A Sheriff in Kentucky, Denny Peyman of Jackson County, says he feels a moral obligation to not enforce any new gun laws as part of his duty to protect the American Constitution. Okay. Not sure that's a moral obligation when he has access to the federal and stare courts to object to any laws on Constitutional grounds ... Oh, excuse me. He also says, as Sheriff, he has more power than the Federal and state governments. He can tell federal and state officials to leave his county and they have to obey him, according to his interpretation of the laws that govern our country and his state.
“The sheriff has more power than the federal people,” Peyman said Saturday at a press conference. “They need to go back and study that.
We’re a commonwealth, I can ask the federal people to leave and they have to leave. I can ask state people to leave and they have to leave.”
Hmmm. Never knew there was a clause in either the US or Kentucky Constitutions that made Sheriffs so all powerful. But this is the kicker, for me. He said people should be allowed, under the 2nd amendment to carry grenades if they need them. No seriously, he did.
Peyman said he was even open to allowing people to own hand grenades “if it was necessary for self protection.”
Well Skippy, sign me up for M1 Abrams tank and some FIM-92 Stinger surface-to-air missiles. I mean, we get a lot of funny looking helicopters flying overhead in my neck of the woods. Might be someday they could prove to controlled by the UN's new world order. Wouldn't be prudent of me not to be armed with the weapons I need to take 'em down. I'm sure Sheriff Peyman would agree.

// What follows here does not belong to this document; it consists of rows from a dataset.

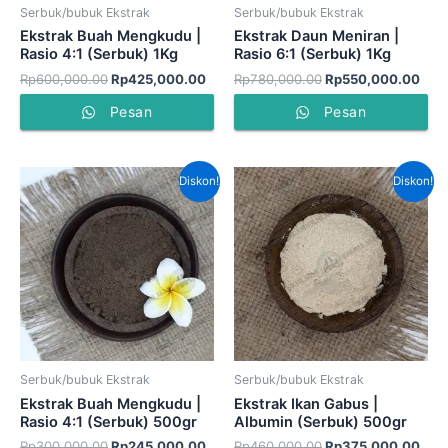
Serbuk/bubuk Ekstrak
Serbuk/bubuk Ekstrak
Ekstrak Buah Mengkudu |
Ekstrak Daun Meniran |
Rasio 4:1 (Serbuk) 1Kg
Rasio 6:1 (Serbuk) 1Kg
Rp
600,000.00
Rp
425,000.00
Rp
780,000.00
Rp
550,000.00
Pesan
Pesan
Harga
Harga
Harga
Har
Diskon!
Diskon!
aslinya
saat
aslinya
saat
adalah:
ini
adalah:
ini
Rp300,000.00.
adalah:
Rp460,000.00.
adal
Rp245,000.00.
Rp3
Serbuk/bubuk Ekstrak
Serbuk/bubuk Ekstrak
Ekstrak Buah Mengkudu |
Ekstrak Ikan Gabus |
Rasio 4:1 (Serbuk) 500gr
Albumin (Serbuk) 500gr
Rp
300,000.00
Rp
245,000.00
Rp
460,000.00
Rp
375,000.00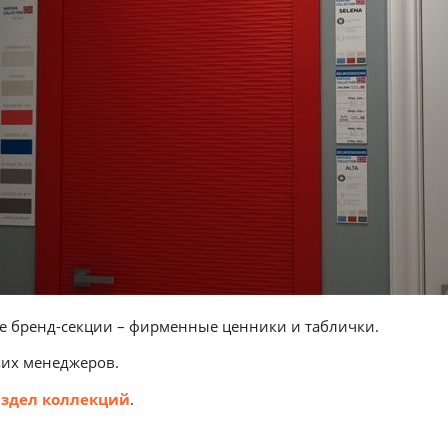
е бренд-секции – фирменные ценники и таблички.
ших менеджеров.
аздел коллекций
.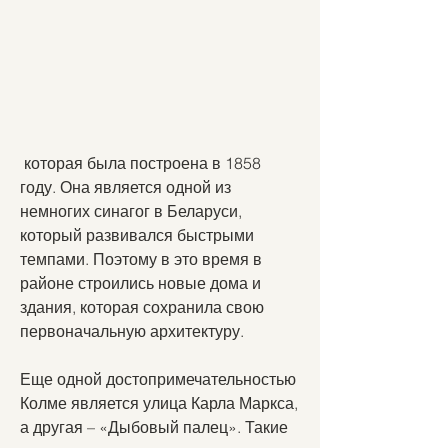
 которая была построена в 1858 
году. Она является одной из 
немногих синагог в Беларуси, 
который развивался быстрыми 
темпами. Поэтому в это время в 
районе строились новые дома и 
здания, которая сохранила свою 
первоначальную архитектуру.
Еще одной достопримечательностью 
Колме является улица Карла Маркса, 
а другая – «Дыбовый палец». Такие 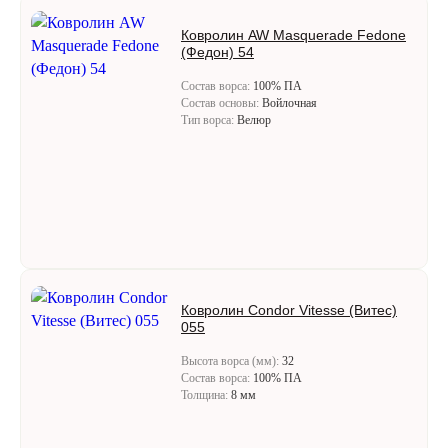
Ковролин AW Masquerade Fedone
(Федон) 54
Состав ворса:
100% ПА
Состав основы:
Войлочная
Тип ворса:
Велюр
Ковролин Condor Vitesse (Витес)
055
Высота ворса (мм):
32
Состав ворса:
100% ПА
Толщина:
8 мм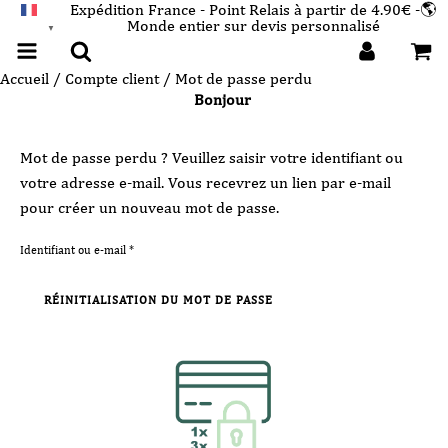
Expédition France - Point Relais à partir de 4.90€ -🌎
Monde entier sur devis personnalisé
FRANÇAIS
▼
Accueil
/
Compte client
/ Mot de passe perdu
Bonjour
Mot de passe perdu ? Veuillez saisir votre identifiant ou
votre adresse e-mail. Vous recevrez un lien par e-mail
pour créer un nouveau mot de passe.
Obligatoire
Identifiant ou e-mail
*
RÉINITIALISATION DU MOT DE PASSE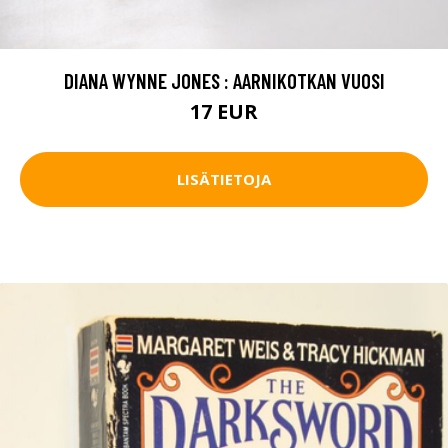
DIANA WYNNE JONES : AARNIKOTKAN VUOSI
17 EUR
LISÄTIETOJA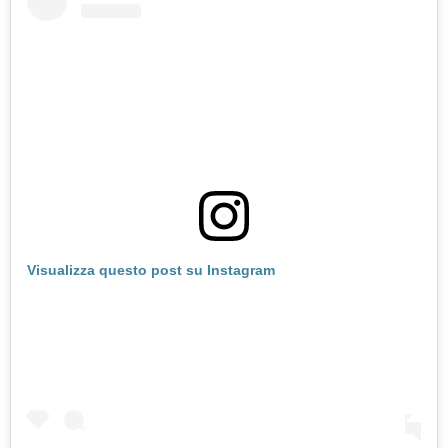
Visualizza questo post su Instagram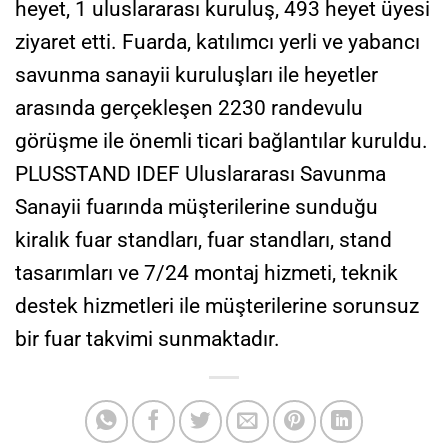
heyet, 1 uluslararası kuruluş, 493 heyet üyesi
ziyaret etti. Fuarda, katılımcı yerli ve yabancı
savunma sanayii kuruluşları ile heyetler
arasında gerçekleşen 2230 randevulu
görüşme ile önemli ticari bağlantılar kuruldu.
PLUSSTAND IDEF Uluslararası Savunma
Sanayii fuarında müşterilerine sunduğu
kiralık fuar standları, fuar standları, stand
tasarımları ve 7/24 montaj hizmeti, teknik
destek hizmetleri ile müşterilerine sorunsuz
bir fuar takvimi sunmaktadır.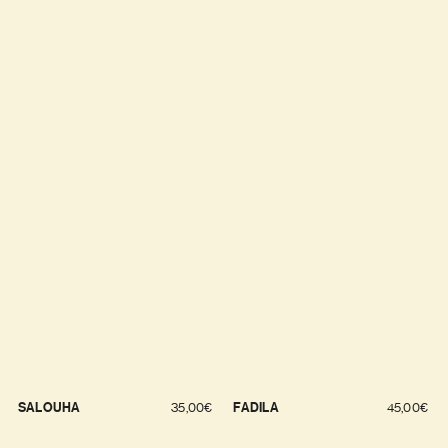
SALOUHA
35,00
€
FADILA
45,00
€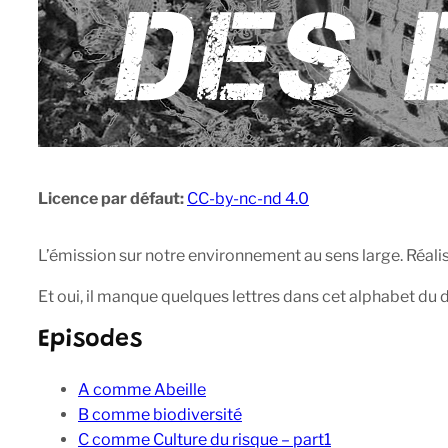
Licence par défaut:
CC-by-nc-nd 4.0
L’émission sur notre environnement au sens large. Réali
Et oui, il manque quelques lettres dans cet alphabet du
Episodes
A comme Abeille
B comme biodiversité
C comme Culture du risque – part1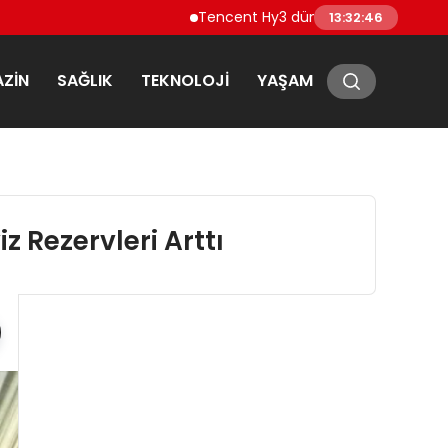
Tencent Hy3 dünya genelinde kullanıma 
13:32:47
ZIN
SAĞLIK
TEKNOLOJI
YAŞAM
z Rezervleri Arttı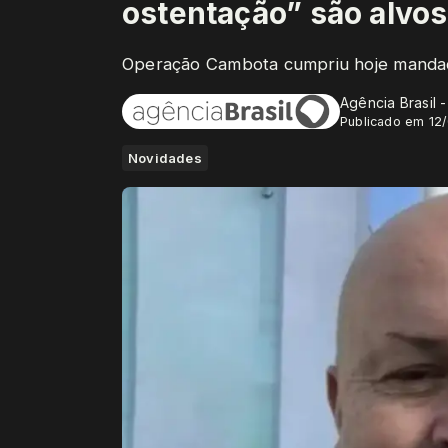
ostentação” são alvos
Operação Cambota cumpriu hoje mandad
Agência Brasil 
Publicado em 12
Novidades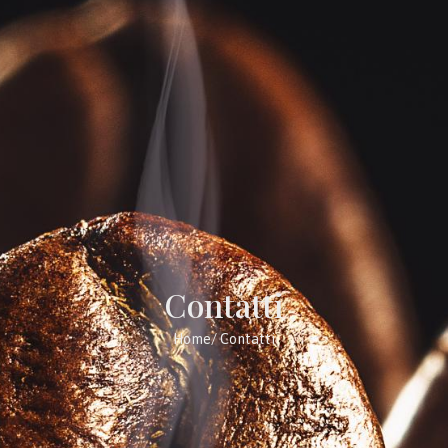
Contatti
Home
/ Contatti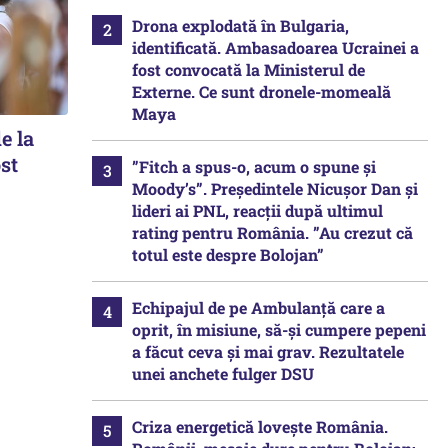
Drona explodată în Bulgaria,
identificată. Ambasadoarea Ucrainei a
fost convocată la Ministerul de
Externe. Ce sunt dronele-momeală
Maya
e la
st
”Fitch a spus-o, acum o spune și
Moody’s”. Președintele Nicușor Dan și
lideri ai PNL, reacții după ultimul
rating pentru România. ”Au crezut că
totul este despre Bolojan”
Echipajul de pe Ambulanță care a
oprit, în misiune, să-și cumpere pepeni
a făcut ceva și mai grav. Rezultatele
unei anchete fulger DSU
Criza energetică lovește România.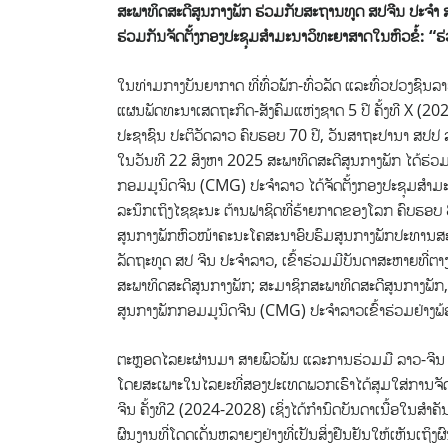
ສະພາທິດສະດີສູນກາງພັກ ຮ່ວມກັບສະຖານທູດ ສປຈີນ ປະຈຳ 
ຮ່ວມກັນຈັດຕັ້ງກອງປະຊຸມສຳມະນາວິທະຍາສາດໃນຫົວຂໍ້:
“
ຮ
​ໃນ​ທ່າມກາງ​ບັນຍາ​ກາດ​ ທີ່ທົ່ວ​ພັກ-ທົ່ວ​ລັດ ​ແລະທົ່ວ​ປວງຊ
ແຜນພັດທະນາເສດຖະກິດ-ສັງຄົມແຫ່ງຊາດ 5 ປີ ຄັ້ງທີ X (202
ປະຊາຊົນ ປະຕິວັດລາວ ຄົບຮອບ 70 ປີ, ວັນສາຖະປານາ ສປປ
ໃນວັນທີ 22 ສິງຫາ 2025 ສະພາທິດສະດີສູນກາງພັກ ໄດ້ຮ່
ກອມມູນິດຈີນ (CMG) ປະຈໍາລາວ ໄດ້ຈັດຕັ້ງກອງປະຊຸມສຳມະ
ລະນຶກເຖິງໄຊຊະນະ ຕ້ານຟາຊິດທີ່ຮ້າຍກາດຂອງໂລກ ຄົບຮອ
ສູນກາງພັກຫົວໜ້າຄະນະໂຄສະນາອົບຮົມສູນກາງພັກປະທານສະ
ລັດຖະທູດ ສປ ຈີນ ປະຈໍາລາວ, ເຂົ້າຮ່ວມມີບັນດາສະຫາຍທີ່
ສະພາທິດສະດີສູນກາງພັກ; ສະມາຊິກສະພາທິດສະດີສູນກາງພັ
ສູນກາງພັກກອມມູນິດຈີນ (CMG) ປະຈໍາລາວເຂົ້າຮ່ວມຢ່າງພ
ຕະຫຼອດໄລຍະຜ່ານມາ ສາຍພົວພັນ ແລະການຮ່ວມມື ລາວ-ຈີນ ໄດ
ໂດຍສະເພາະໃນໄລຍະທີ່ສອງປະເທດພວກເຮົາໄດ້ສຸມໃສ່ການຈັດຕ
ຈີນ ຄັ້ງທີ2 (2024-2028) ເຊິ່ງໄດ້ກຳນົດບັນດາເນື້ອໃນສ
ຜົນງານທີ່ໂດດເດັ່ນຫລາຍໆຢ່າງທີ່ເປັນສິ່ງຢືນຢັນໃຫ້ເຫັນເຖິ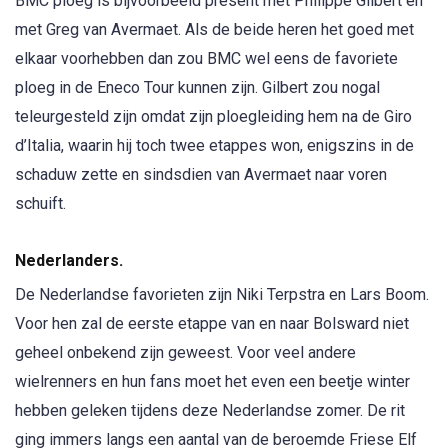
BMC ploeg is bijvoorbeeld present met Philippe Gilbert en
met Greg van Avermaet. Als de beide heren het goed met
elkaar voorhebben dan zou BMC wel eens de favoriete
ploeg in de Eneco Tour kunnen zijn. Gilbert zou nogal
teleurgesteld zijn omdat zijn ploegleiding hem na de Giro
d’Italia, waarin hij toch twee etappes won, enigszins in de
schaduw zette en sindsdien van Avermaet naar voren
schuift.
Nederlanders.
De Nederlandse favorieten zijn Niki Terpstra en Lars Boom.
Voor hen zal de eerste etappe van en naar Bolsward niet
geheel onbekend zijn geweest. Voor veel andere
wielrenners en hun fans moet het even een beetje winter
hebben geleken tijdens deze Nederlandse zomer. De rit
ging immers langs een aantal van de beroemde Friese Elf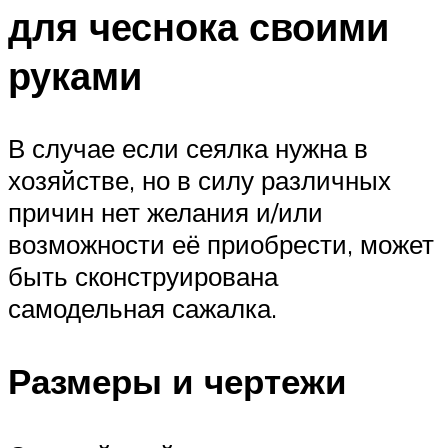
для чеснока своими
руками
В случае если сеялка нужна в
хозяйстве, но в силу различных
причин нет желания и/или
возможности её приобрести, может
быть сконструирована
самодельная сажалка.
Размеры и чертежи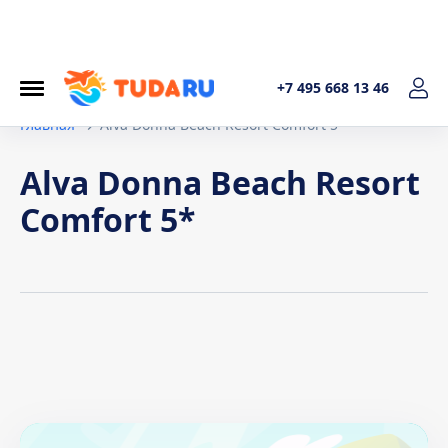
+7 495 668 13 46
Главная
Alva Donna Beach Resort Comfort 5*
Alva Donna Beach Resort
Comfort 5*
Условия договора
1. Общие положения Настоящая политика обработки
персональных данных составленав соответствиис
требованиями Федерального закона от 27.07.2006. №152-
ФЗ «О персональных данных» и определяет порядок
обработки персональных данных и меры по обеспечению
безопасности персональных данных, предпринимаемые
ИП Котельникова Татьяна Александровна (далее –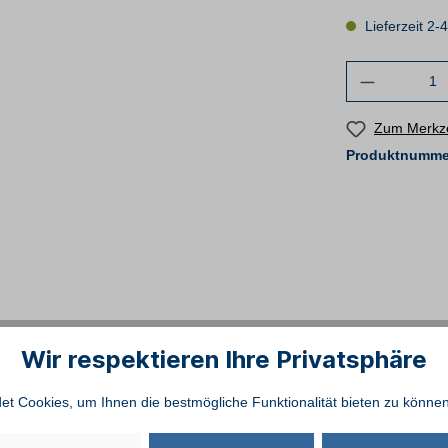
Lieferzeit 2-
Zum Merkze
Produktnumme
Wir respektieren Ihre Privatsphäre
t Cookies, um Ihnen die bestmögliche Funktionalität bieten zu können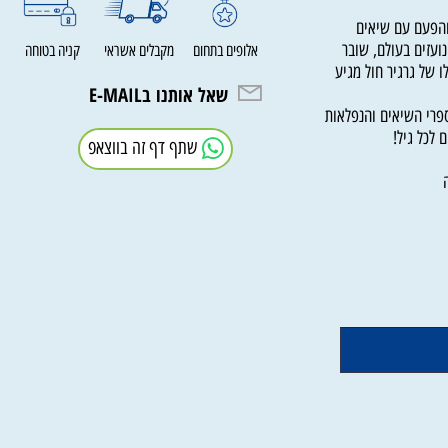
 קשה.
עם עם שיאים
זים בעולם, שובר
אלופים בתחום
מקבלים אשראי
קניה בטוחה
 גרגיר חול מגיע
שאל אותנו בE-MAIL
לסדרת ספרי השיאים והנפלאות
ל גיל!
שתף דף זה בווצאפ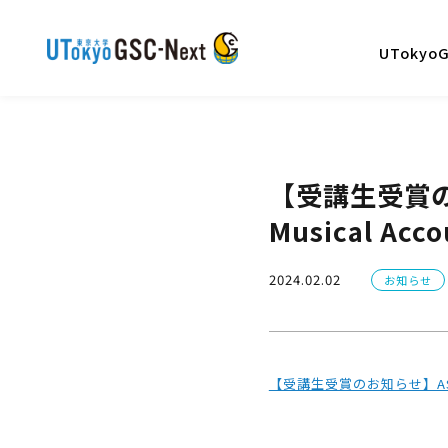
UTokyo
【受講生受賞のお知
Musical Acc
2024.02.02
お知らせ
【受講生受賞のお知らせ】ASA Best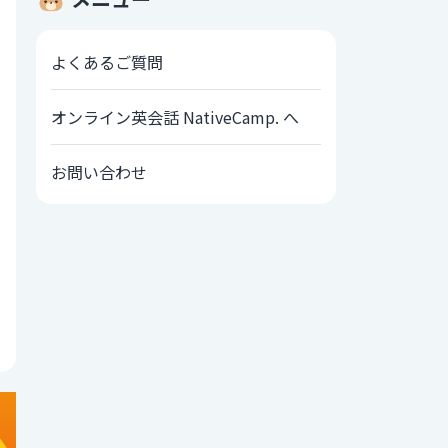
よくあるご質問
オンライン英会話 NativeCamp. へ
お問い合わせ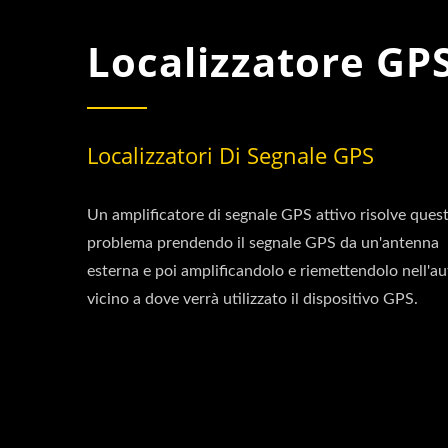
Localizzatore GP
Localizzatori Di Segnale GPS
Un amplificatore di segnale GPS attivo risolve ques
problema prendendo il segnale GPS da un'antenna
esterna e poi amplificandolo e riemettendolo nell'a
vicino a dove verrà utilizzato il dispositivo GPS.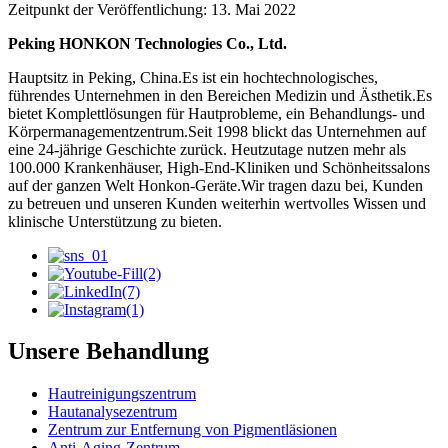
Zeitpunkt der Veröffentlichung: 13. Mai 2022
Peking HONKON Technologies Co., Ltd.
Hauptsitz in Peking, China.Es ist ein hochtechnologisches,
führendes Unternehmen in den Bereichen Medizin und Ästhetik.Es
bietet Komplettlösungen für Hautprobleme, ein Behandlungs- und
Körpermanagementzentrum.Seit 1998 blickt das Unternehmen auf
eine 24-jährige Geschichte zurück. Heutzutage nutzen mehr als
100.000 Krankenhäuser, High-End-Kliniken und Schönheitssalons
auf der ganzen Welt Honkon-Geräte.Wir tragen dazu bei, Kunden
zu betreuen und unseren Kunden weiterhin wertvolles Wissen und
klinische Unterstützung zu bieten.
Unsere Behandlung
Hautreinigungszentrum
Hautanalysezentrum
Zentrum zur Entfernung von Pigmentläsionen
Anti-Aging-Zentrum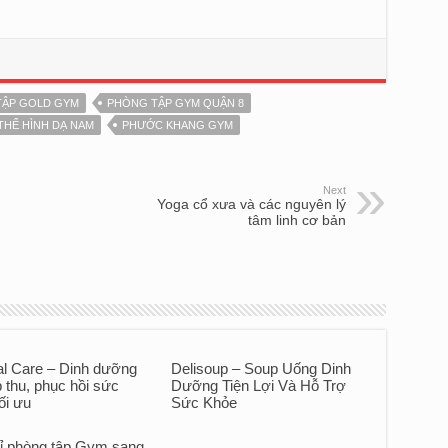
TẬP GOLD GYM
PHÒNG TẬP GYM QUẬN 8
THỂ HÌNH DẠ NAM
PHƯỚC KHANG GYM
Next
Yoga cổ xưa và các nguyên lý
tâm linh cơ bản
l Care – Dinh dưỡng
Delisoup – Soup Uống Dinh
 thu, phục hồi sức
Dưỡng Tiện Lợi Và Hỗ Trợ
ối ưu
Sức Khỏe
hỉ phòng tập Gym sang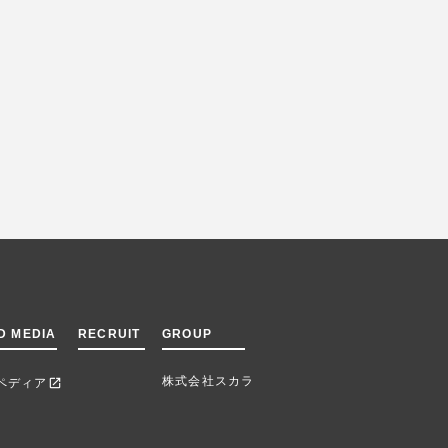
D MEDIA
RECRUIT
GROUP
株式会社スカラ
ペディア
open_in_new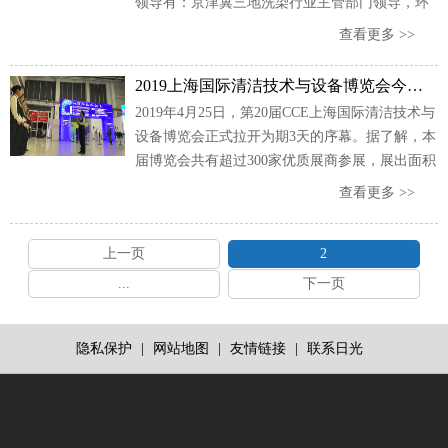
领导有：京津冀三地洗染行业主管部门领导，环
保、卫生、饭店、洗染等多个领域的知名专家和
查看更多 >>
权威人士，300余人。
​2019上海国际清洁技术与设备博览会今日开展 300余商家亮相
2019年4月25日，第20届CCE上海国际清洁技术与
设备博览会正式拉开为期3天的序幕。据了解，本
届博览会共有超过300家优质展商参展，展出面积
达到了25000平方米。
查看更多 >>
上一页
2
...
下一页
隐私保护
|
网站地图
|
友情链接
|
联系日光
医
用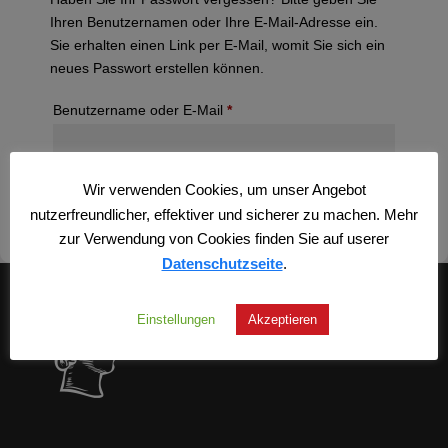
Ihren Benutzernamen oder Ihre E-Mail-Adresse ein.
Sie erhalten einen Link per E-Mail, womit Sie sich ein
neues Passwort erstellen können.
erforderlich
Benutzername oder E-Mail
*
Wir verwenden Cookies, um unser Angebot
Passwort zurücksetzen
nutzerfreundlicher, effektiver und sicherer zu machen. Mehr
zur Verwendung von Cookies finden Sie auf userer
Datenschutzseite
.
Einstellungen
Akzeptieren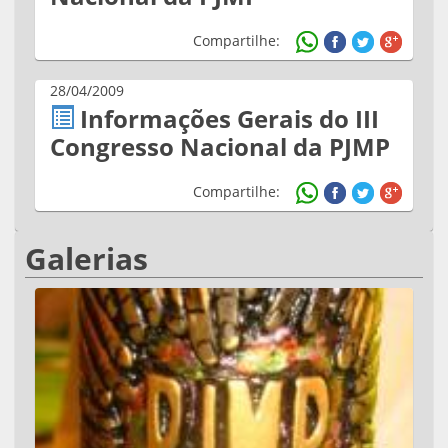
Compartilhe:
28/04/2009
Informações Gerais do III
Congresso Nacional da PJMP
Compartilhe:
Galerias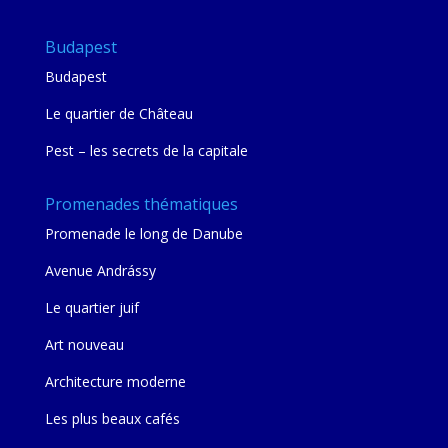
Budapest
Budapest
Le quartier de Château
Pest – les secrets de la capitale
Promenades thématiques
Promenade le long de Danube
Avenue Andrássy
Le quartier juif
Art nouveau
Architecture moderne
Les plus beaux cafés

Videos of his press conference can be viewed at Raw Story.
Ps. Sheriff Peyman wants you to know that his little trouble with "Jackson County Judge-Executive William O. Smith and the Jackson County Fiscal Court" is not that big a deal:
Peyman dismissed problems he has with Jackson County Judge-Executive William O. Smith and the Jackson County Fiscal Court.
They say Peyman's office owes the fiscal court more than $278,000 in payroll assistance from when he took office in January 2011. Peyman says there is no problem, but the court has called for an investigation and has set up a county police department. Peyman said he now has no deputies.
I guess he doesn't need no stinking deputies to protect the Constitution.